Een aantrekkelijke deal met een Chinese leverancier zet de verhoudingen in het Rode Kruis Ziekenhuis in Beverwijk op scherp. De inkopers stuiten op verzet van de chirurgen, die niet met onbekende apparatuur willen werken. Intussen start monopolist Johnson & Johnson, bij wie het ziekenhuis al jarenlang inkoopt, een felle lobby om de nieuwkomer buiten de deur te houden.

Een Chinese nieuwkomer

Iemand slaat een deur dicht, er klinkt gemopper op de gang. De emoties lopen hoog op als de chirurgen in het Rode Kruis Ziekenhuis (RKZ) in Beverwijk in 2018 te horen krijgen dat ze waarschijnlijk moeten switchen naar een ander merk staplers. Dat zijn een soort snij- en nietmachines, die eruitzien als een pistooltje. Ze worden gebruikt om slecht weefsel te verwijderen uit bijvoorbeeld de darmen, blaas of borstkas, waarna de snijvlakken aan elkaar worden geniet. Staplers worden veelvuldig gebruikt in de bariatrie, het specialisme dat zich op obesitas toelegt: ze zijn onmisbaar bij maagverkleiningen.

De chirurgen van de bariatrie-afdeling van het RKZ werken al sinds hun opleiding naar tevredenheid met de staplers van Johnson & Johnson. Dat bedrijf controleert, samen met Medtronic, de markt voor medische nietmachines en weet concurrentie vakkundig te weren. Totdat een Chinese nieuwkomer, Fengh Medical, zich aandient en de producten voor de helft van de prijs aanbiedt. ‘Dat zou een aanzienlijke besparing opleveren,’ zegt een bron binnen het RKZ, die anoniem wil blijven.

Get them while they’re young

Maar zo’n wisseling van leverancier is uiterst moeilijk, en inkopers delven in dat proces vaak het onderspit. De marketing van medische hulpmiddelen begint al vroeg: tijdens de artsenopleiding. Een oud-medewerker van Johnson & Johnson: ‘Het bedrijf betaalt opleidingstrajecten voor aankomende chirurgen. Er ontstaat zo een zekere loyaliteit.’ Daarnaast levert Johnson & Johnson gratis (of voor een habbekrats) producten aan universiteiten, zoals staplers en hechtdraad. ‘Het gaat om tonnen per opleidingsinstituut. Dat geld verdienen ze later dubbel en dwars terug,’ aldus de oud-medewerker.
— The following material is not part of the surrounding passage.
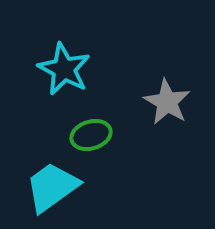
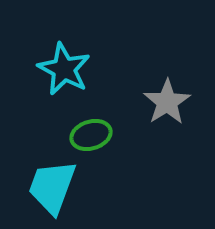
gray star: rotated 9 degrees clockwise
cyan trapezoid: rotated 34 degrees counterclockwise
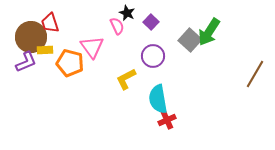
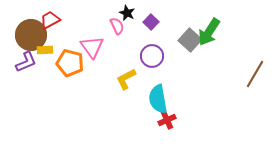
red trapezoid: moved 3 px up; rotated 80 degrees clockwise
brown circle: moved 2 px up
purple circle: moved 1 px left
Dat merkte ook Fabienne*, een freelance-inkoper die voor een aantal streekziekenhuizen werkt: ‘Wij hadden een chirurg die uitsluitend met staplers van Johnson & Johnson wilde werken en weigerde naar Medtronic te switchen, hoewel we hun staplers voor 200.000 euro minder konden inkopen. “Ik heb mijn studie sterk te danken aan Johnson & Johnson,” riep de arts.’
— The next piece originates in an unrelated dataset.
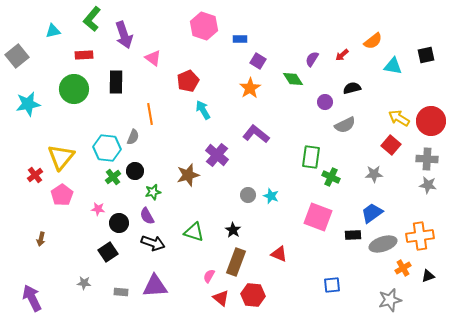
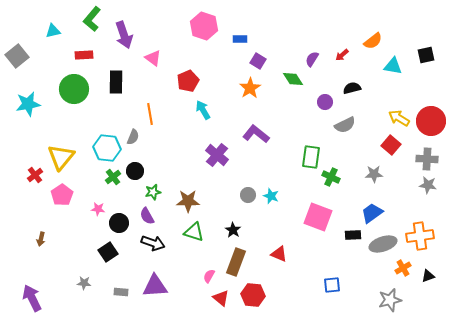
brown star at (188, 175): moved 26 px down; rotated 15 degrees clockwise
Fabienne: ‘Vervolgens onderhandelde ik met Johnson & Johnson over de prijs, die moest omlaag, anders zou ik naar Medtronic gaan, zei ik. Het antwoord van de vertegenwoordiger van Johnson & Johnson? “Ik bepaal mijn eigen prijzen.” Die vent wist natuurlijk dat die chirurg meer macht had dan ik. Niet veel later kwam de chirurg naar me toe. “Je hebt naar gedaan tegen de firma. Ik wil niet meer dat je zo tegen ze praat.” Ik moest van hem de verkoper mijn excuses aanbieden. De chirurg hield zijn vinger in de lucht, als Jezus op de berg. “Ik ben de enige die geld verdient voor het ziekenhuis.” Ik kreeg de deal met Medtronic er niet doorheen.’ De rekening van al die sponsoring belandt zo uiteindelijk bij het ziekenhuis.
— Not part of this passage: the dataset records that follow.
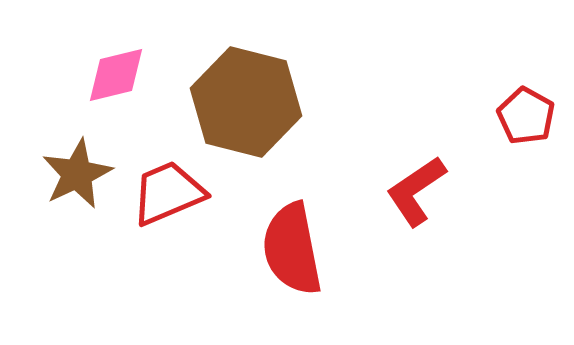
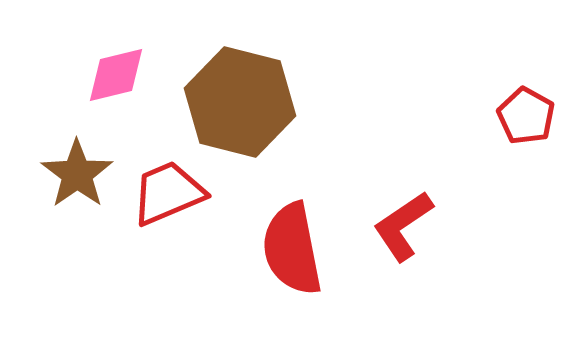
brown hexagon: moved 6 px left
brown star: rotated 10 degrees counterclockwise
red L-shape: moved 13 px left, 35 px down
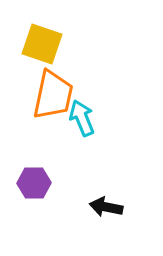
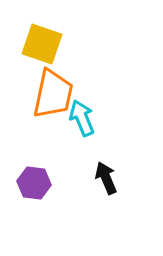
orange trapezoid: moved 1 px up
purple hexagon: rotated 8 degrees clockwise
black arrow: moved 29 px up; rotated 56 degrees clockwise
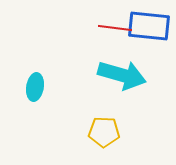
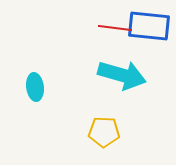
cyan ellipse: rotated 16 degrees counterclockwise
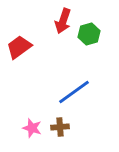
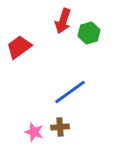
green hexagon: moved 1 px up
blue line: moved 4 px left
pink star: moved 2 px right, 4 px down
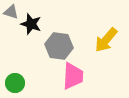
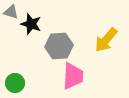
gray hexagon: rotated 12 degrees counterclockwise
*De naam is een pseudoniem

Eerder in dit dossier

Nederlandse ziekenhuizen kopen naar schatting voor 3 miljard euro per jaar aan implantaten, operatiegereedschap en medische apparatuur in. Deze hulpmiddelenindustrie is minstens zo winstgevend als de markt voor medicijnen. 

Klik op 'open' voor meer informatie

Door opleidingen te sponsoren en gratis spullen voor die opleiding te doneren, scheppen leveranciers van hulpmiddelen niet alleen loyaliteit bij artsen, maar ook afhankelijkheid. De artsen zijn immers van meet af aan gewend met de producten van één fabrikant te werken. De fabrikanten kunnen daardoor hun prijzen hoog houden. Een oud-medewerker van Johnson & Johnson: ‘Een arts is de eindgebruiker en trekt vaak aan het langste eind bij de inkoop van producten. En dus bewerkt de industrie ze op creatieve manieren.’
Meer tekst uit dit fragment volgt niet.